Anonymous Heverton disse...

Olá, post interessante, parabéns. Costumo ler os posts mas não comento nada. Achei seu blog lá no Teoria da Conspiração.

15/6/10 13:37  
Blogger raph disse...

Olá, seja bem vindo. Não precisa comentar, mas qualquer comentário referente aos textos eu tento responder na medida do possível :)

Obrigado,
raph

15/6/10 18:51  
Blogger Isac Borgert disse...

O Deus de Espinosa é tão somente - pela lógica - a Primeira Substância, da qual tudo o mais se irradiou.
Isso me parece bem similar a "causa primária de todas as coisas" do Espiritismo.

23/6/10 18:22  
Blogger raph disse...

Oi Isac,

Certamente a comparação é válida, embora tanto num caso como no outro a questão de resuma ao problema da natureza de Deus a partir da lógica da criação (algo surgir do nada), e não ser vislumbrada uma concepção mais detalhada do que quer que seja Deus (mas essa concepção é algo a ser desenvolvido por muito, muito tempo ainda :)

Abs
raph

23/6/10 22:19  
Anonymous Lorran Luiz disse...

"Deus é 'algo mais do que o tudo'"

========================================================================

> Problema proposto A: Segundo o trecho da página, em que lugar Heverton achou o blog?
> Problema proposto B: Escreva o que vem depois da última frase do trecho da página, dando seguimento aos comentários.

========================================================================

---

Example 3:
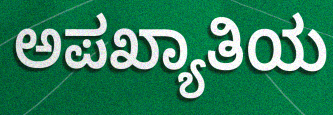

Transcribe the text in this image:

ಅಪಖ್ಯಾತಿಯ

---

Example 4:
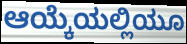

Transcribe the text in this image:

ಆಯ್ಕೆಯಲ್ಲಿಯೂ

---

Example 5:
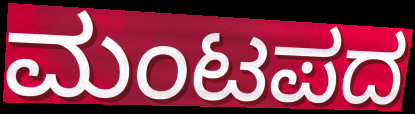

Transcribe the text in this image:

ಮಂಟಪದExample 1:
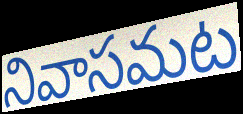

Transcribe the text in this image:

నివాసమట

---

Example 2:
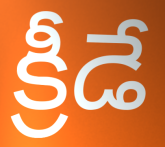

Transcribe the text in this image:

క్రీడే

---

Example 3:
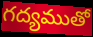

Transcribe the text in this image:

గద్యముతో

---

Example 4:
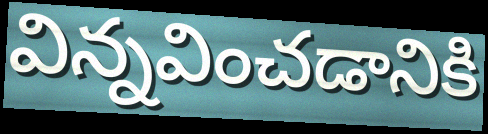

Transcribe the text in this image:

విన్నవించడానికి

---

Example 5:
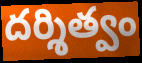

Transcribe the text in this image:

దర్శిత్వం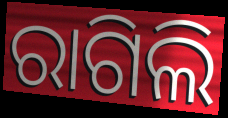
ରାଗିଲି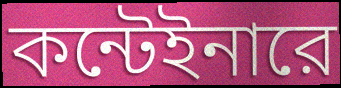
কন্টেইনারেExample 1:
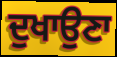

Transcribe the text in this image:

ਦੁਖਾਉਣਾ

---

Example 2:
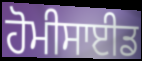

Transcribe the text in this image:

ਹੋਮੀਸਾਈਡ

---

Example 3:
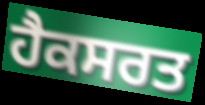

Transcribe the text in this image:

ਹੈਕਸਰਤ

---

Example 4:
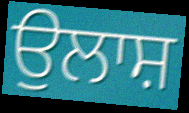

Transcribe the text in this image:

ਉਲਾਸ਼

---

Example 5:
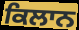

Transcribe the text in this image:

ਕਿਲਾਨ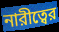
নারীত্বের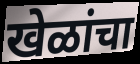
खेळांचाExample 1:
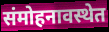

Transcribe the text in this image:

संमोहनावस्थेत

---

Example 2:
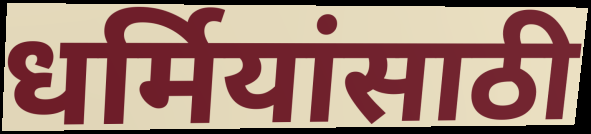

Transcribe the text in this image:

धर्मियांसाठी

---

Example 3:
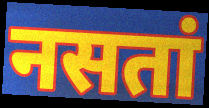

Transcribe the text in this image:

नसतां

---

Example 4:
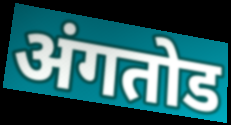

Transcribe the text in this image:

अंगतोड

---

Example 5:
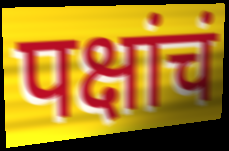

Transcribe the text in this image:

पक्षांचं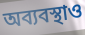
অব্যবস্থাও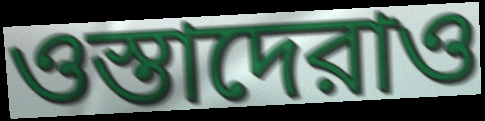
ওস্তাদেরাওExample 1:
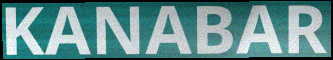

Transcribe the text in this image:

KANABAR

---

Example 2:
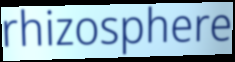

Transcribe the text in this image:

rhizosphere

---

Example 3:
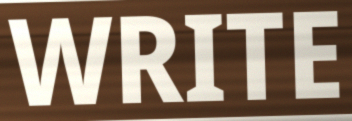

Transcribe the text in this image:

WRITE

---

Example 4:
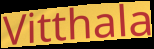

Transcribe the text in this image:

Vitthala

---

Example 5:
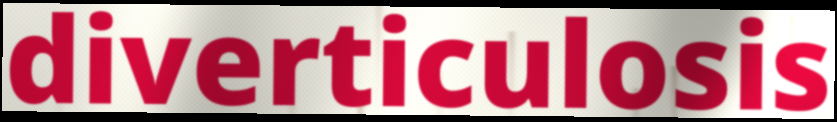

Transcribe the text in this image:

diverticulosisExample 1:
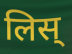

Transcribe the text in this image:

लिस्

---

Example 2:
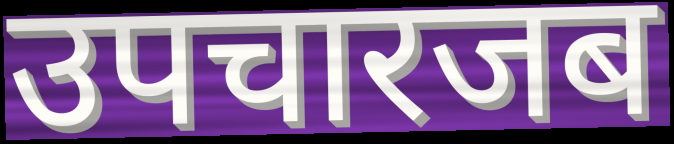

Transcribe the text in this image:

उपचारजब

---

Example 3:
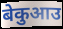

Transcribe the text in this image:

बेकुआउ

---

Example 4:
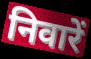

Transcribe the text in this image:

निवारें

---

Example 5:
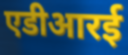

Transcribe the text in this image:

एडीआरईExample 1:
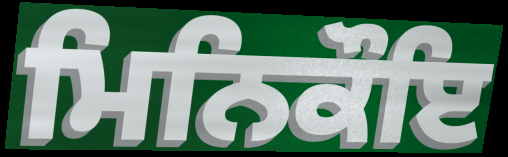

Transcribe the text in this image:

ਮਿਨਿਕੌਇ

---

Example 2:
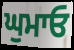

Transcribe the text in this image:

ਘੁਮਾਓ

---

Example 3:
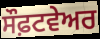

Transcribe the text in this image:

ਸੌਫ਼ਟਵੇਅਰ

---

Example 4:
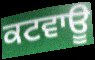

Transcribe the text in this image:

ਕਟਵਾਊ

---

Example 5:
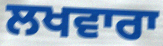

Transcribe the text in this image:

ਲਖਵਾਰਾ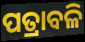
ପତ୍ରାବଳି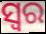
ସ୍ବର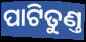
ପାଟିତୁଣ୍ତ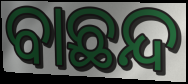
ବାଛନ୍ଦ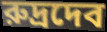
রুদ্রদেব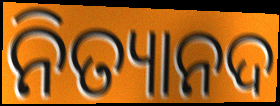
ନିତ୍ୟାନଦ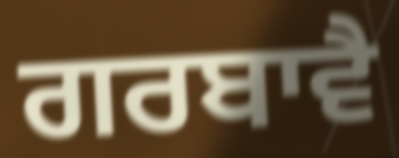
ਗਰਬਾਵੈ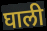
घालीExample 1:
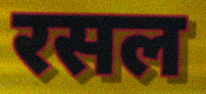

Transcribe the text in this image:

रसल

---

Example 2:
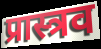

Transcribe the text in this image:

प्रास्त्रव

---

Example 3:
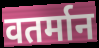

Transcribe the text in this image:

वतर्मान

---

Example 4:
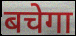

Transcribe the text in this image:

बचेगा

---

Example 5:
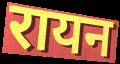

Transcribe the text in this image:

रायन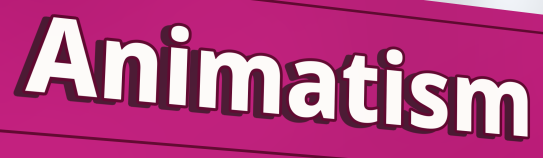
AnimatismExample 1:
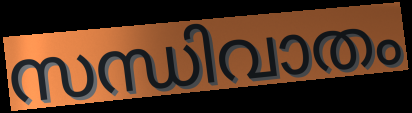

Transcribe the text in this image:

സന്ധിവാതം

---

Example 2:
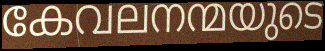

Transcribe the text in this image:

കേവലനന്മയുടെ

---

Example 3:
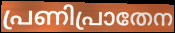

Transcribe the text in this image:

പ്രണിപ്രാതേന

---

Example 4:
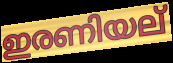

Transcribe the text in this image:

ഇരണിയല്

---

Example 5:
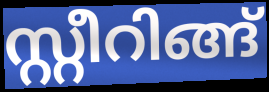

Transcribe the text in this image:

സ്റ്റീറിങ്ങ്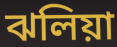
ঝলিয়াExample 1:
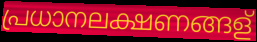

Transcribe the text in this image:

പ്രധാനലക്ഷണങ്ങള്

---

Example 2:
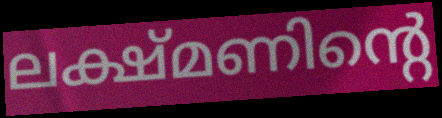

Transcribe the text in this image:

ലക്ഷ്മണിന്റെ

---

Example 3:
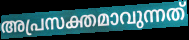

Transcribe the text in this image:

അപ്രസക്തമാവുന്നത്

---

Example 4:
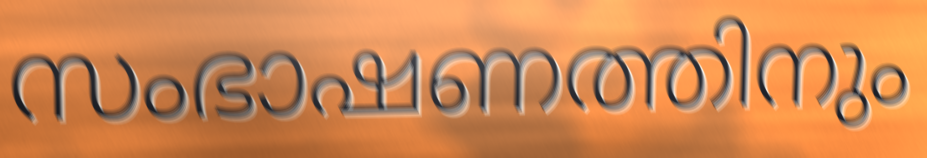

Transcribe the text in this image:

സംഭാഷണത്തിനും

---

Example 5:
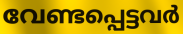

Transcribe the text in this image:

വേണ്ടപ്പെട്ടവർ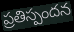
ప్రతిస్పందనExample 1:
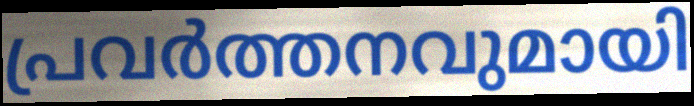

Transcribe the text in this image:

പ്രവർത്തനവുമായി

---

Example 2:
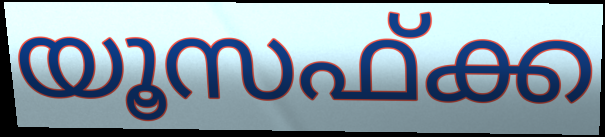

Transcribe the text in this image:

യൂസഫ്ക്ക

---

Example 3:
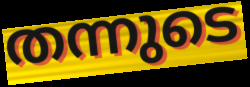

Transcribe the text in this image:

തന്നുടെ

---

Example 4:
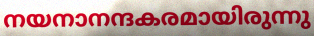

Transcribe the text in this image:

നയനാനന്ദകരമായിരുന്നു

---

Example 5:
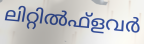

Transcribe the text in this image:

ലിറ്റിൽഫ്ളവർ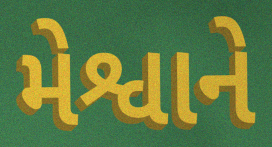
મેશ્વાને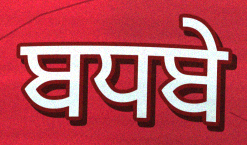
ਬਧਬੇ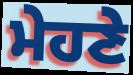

========================================================================

> Resultado da tarefa A: No Teoria da Conspiração.

> Resultado da tarefa B:
Gostei do seu intento, e quero dar-lhe uma dica, espero que a receba bem...

Logicamente nada há além de tudo, pois tudo=tudo. A partir daqui você conhece a Natureza.

Um grande abraço.

12/12/10 23:19  
Anonymous Lorran Luiz disse...

"O Deus de Espinosa é tão somente - pela lógica - a Primeira Substância, da qual tudo o mais se irradiou."

Ah, me desculpe novamente, mas quero ajudar-lhe com o que posso...

Não houve primeira substância porque não houve uma segunda e nem mais nenhuma após ela. O que existe não irradiou-se de uma primeira substância. Só há uma substância (não acredite nisso, comprove acompanhando as demonstrações de Spinoza) e ela sempre existiu. O que existe é esta substância e não veio dela, como eu disse, é ela.

Um grande abraços!

12/12/10 23:26  
Blogger raph disse...

Oi Lorran,

Sim compreendo seu ponto de vista. O que quero dizer é que o que é "irradiado" da "primeira-substância" é exatamente o que originou-se dela e continua sendo ela mesma.

Nesse sentido concordo contigo que tudo=tudo, mas o que quis dizer com "algo mais do que tudo" é no sentido de ser a origem de tudo (o tudo é sua própria origem).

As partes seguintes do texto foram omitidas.